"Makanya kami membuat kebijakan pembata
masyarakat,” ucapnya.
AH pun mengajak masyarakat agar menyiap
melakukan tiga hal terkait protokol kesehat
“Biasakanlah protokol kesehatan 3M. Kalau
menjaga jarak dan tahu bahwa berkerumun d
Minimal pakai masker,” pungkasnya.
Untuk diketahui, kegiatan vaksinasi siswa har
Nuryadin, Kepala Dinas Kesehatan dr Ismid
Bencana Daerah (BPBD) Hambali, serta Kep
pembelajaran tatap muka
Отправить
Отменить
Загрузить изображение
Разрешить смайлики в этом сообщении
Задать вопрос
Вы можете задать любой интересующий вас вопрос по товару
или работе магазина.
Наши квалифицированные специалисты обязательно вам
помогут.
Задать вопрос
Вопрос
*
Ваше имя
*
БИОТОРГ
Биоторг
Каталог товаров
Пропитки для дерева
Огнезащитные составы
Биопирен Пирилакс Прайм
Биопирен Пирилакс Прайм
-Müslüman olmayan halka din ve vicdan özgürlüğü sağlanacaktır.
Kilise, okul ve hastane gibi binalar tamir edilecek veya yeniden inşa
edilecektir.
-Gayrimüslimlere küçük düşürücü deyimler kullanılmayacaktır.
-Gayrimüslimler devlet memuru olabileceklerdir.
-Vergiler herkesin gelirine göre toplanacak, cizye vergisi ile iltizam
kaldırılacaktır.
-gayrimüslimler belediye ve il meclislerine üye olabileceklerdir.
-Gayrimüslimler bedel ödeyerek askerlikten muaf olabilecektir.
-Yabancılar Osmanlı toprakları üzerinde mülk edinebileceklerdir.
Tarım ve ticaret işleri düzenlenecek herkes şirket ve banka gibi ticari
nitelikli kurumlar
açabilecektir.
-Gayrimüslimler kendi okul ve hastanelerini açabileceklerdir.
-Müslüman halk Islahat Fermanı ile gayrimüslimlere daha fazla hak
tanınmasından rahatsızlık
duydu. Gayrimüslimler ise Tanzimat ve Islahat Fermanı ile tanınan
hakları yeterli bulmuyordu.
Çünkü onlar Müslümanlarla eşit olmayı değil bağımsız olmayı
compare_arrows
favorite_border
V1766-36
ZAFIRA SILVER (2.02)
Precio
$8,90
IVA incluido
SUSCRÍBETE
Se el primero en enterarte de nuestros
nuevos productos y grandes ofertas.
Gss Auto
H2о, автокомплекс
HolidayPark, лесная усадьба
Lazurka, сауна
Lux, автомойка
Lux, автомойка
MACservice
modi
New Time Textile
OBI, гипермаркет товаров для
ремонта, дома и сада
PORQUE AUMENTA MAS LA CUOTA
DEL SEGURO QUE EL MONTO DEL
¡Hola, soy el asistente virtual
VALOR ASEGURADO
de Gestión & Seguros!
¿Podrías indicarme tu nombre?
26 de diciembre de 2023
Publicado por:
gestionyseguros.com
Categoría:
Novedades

————————

WHAT TO DO
Copy out every line above, from the first one down to the line containing "Загрузить изображение", with both ends included.

SOLUTION
"Makanya kami membuat kebijakan pembata
masyarakat,” ucapnya.
AH pun mengajak masyarakat agar menyiap
melakukan tiga hal terkait protokol kesehat
“Biasakanlah protokol kesehatan 3M. Kalau
menjaga jarak dan tahu bahwa berkerumun d
Minimal pakai masker,” pungkasnya.
Untuk diketahui, kegiatan vaksinasi siswa har
Nuryadin, Kepala Dinas Kesehatan dr Ismid
Bencana Daerah (BPBD) Hambali, serta Kep
pembelajaran tatap muka
Отправить
Отменить
Загрузить изображение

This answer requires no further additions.